This summary obviously looks different than when using OLS. However, it still returns statistics for the dummy coefficients such as the estimate, standard error and significance. The statistics for the dummy coefficients are interpreted in a similar manner as in OLS (so in this case Tuesday sales are three units higher compared to Sunday and all coefficients are statistically significant positive). The effect of radio GRPs is difficult to explain from this summary, but a visualization is very effective though! The code for this visualization can again be found on Github.

{<5>} S-curve visualization

Well, look at this… the GAM model almost perfectly captured the S-shaped effect of radio on sales! And that without all the hassle and extra steps we needed in the previous blog. GAM modelling is therefore a really awesome technique to estimate nonlinear relationships. But, before we jump to conclusions, lets first do some sense checks.

“Far be it from me to ever let my common sense get in the way of my stupidity. I say we press on.”

The fictional dataset we created above is a somewhat ideal scenario: many radio observations and little noise/variance in the number of sales. So what happens if we use GAM modelling on datasets with less/more observations and less/more noise? The figure below shows the S-curve obtained using GAM for such different datasets.
{<6>} The S-curve for different amounts of noise and radio observations
It is not surprising that as the dataset contains more noise or less radio observations the estimated relationship of radio on sales fits worse. However, overall, it still provides a relatively accurate estimation. Even when the noise (standard deviation on the sales per day) is very high, the estimated curve still shows the S-curve effect of increasing returns at first and diminishing returns thereafter.

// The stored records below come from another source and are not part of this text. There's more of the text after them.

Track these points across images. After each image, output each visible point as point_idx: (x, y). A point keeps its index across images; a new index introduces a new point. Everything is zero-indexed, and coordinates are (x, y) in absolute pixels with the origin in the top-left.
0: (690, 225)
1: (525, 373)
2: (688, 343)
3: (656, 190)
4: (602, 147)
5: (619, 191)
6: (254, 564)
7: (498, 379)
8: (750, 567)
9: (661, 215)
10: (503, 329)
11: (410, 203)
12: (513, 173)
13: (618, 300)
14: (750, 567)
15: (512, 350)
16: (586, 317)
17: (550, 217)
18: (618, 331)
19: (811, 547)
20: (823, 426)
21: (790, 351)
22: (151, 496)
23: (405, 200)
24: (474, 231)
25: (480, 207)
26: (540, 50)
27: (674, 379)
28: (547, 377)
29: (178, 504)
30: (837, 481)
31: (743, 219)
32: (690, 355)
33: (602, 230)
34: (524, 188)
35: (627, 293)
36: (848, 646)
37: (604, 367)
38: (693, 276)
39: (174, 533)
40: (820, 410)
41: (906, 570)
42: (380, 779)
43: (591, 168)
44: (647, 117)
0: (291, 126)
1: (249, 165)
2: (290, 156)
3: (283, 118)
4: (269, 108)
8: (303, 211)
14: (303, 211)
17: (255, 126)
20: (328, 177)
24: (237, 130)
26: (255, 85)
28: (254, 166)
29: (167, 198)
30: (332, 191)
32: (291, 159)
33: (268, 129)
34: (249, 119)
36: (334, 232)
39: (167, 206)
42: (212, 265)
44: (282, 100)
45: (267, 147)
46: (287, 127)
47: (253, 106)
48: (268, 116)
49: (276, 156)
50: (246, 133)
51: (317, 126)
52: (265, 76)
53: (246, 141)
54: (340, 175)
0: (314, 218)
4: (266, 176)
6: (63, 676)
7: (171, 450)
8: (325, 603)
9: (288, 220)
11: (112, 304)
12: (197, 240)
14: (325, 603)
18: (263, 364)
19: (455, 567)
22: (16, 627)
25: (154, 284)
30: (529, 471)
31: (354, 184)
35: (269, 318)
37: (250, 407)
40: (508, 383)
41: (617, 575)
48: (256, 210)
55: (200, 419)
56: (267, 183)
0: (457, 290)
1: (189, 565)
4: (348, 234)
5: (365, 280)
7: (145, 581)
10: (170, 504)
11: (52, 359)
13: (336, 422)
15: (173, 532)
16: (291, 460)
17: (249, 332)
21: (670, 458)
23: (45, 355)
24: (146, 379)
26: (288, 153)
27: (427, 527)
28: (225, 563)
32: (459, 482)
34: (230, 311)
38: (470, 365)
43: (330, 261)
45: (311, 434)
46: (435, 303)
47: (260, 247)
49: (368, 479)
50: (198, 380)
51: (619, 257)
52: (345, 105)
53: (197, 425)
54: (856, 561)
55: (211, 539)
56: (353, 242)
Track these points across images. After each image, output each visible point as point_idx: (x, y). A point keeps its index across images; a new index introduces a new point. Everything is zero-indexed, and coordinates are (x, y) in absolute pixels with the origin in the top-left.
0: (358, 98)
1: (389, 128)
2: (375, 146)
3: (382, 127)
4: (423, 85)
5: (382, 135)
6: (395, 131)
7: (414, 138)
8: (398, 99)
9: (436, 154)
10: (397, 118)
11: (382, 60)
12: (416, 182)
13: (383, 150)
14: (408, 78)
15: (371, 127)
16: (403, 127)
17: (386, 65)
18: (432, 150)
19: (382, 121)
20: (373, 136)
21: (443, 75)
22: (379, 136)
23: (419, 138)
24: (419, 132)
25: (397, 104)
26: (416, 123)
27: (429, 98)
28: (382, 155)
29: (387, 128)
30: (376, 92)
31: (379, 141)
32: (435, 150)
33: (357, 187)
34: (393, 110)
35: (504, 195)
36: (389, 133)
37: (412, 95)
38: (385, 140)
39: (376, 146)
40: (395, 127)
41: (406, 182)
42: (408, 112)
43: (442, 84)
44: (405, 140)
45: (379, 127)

GAM modelling is therefore also useful when we have noisy data or few variable observations. We want to perform a second sense check however. That is, how does GAM perform when the observations are not well-balanced. For example when we have few observations with high GRP values. Note that this is often the case in practice because of obvious budget constraints. Therefore, we created a fictional dataset where the majority of the radio observations lies below 5 GRPs and only a few above. This was done by taking random radio GRP values from a N(4, 2)-distribution instead of the U[0,10] we used earlier. The figure below shows the estimated curve by the GAM model for this dataset with again variations in noise and observations.
{<7>} The S-curve for different amounts of noise and radio observations where the radio observations are clustered more at the beginning of the curve.
We see that the GAM model now has more trouble to find the S-curved relationship of radio on sales. As the majority of the radio grp samples are clustered at the lower part of the curve, GAM has no troubles to estimate the increasing returns effect at the beginning of the curve. However, because of the few samples at the top of the curve, GAM has some troubles to estimate the decreasing returns effect after the inflection point. Especially for the datasets with much noise GAM experiences difficulties and tries to linearly extrapolate the effect. After two sense checks though we can conclude that GAM modelling provides an excellent method to estimate S-curves for media mix modelling. Be careful though when the observations of the variable you want to model are really dense or clustered around a few points. As GAM modelling is not restricted to S-shaped relationships that could lead to strange curves. On the other hand, GAM modelling definitely provides more freedom in the relationships we can model. Additionally it prevents all the manual steps and hassle we needed in our previous blogpost. So, happy modelling and have a GAM time! 🙂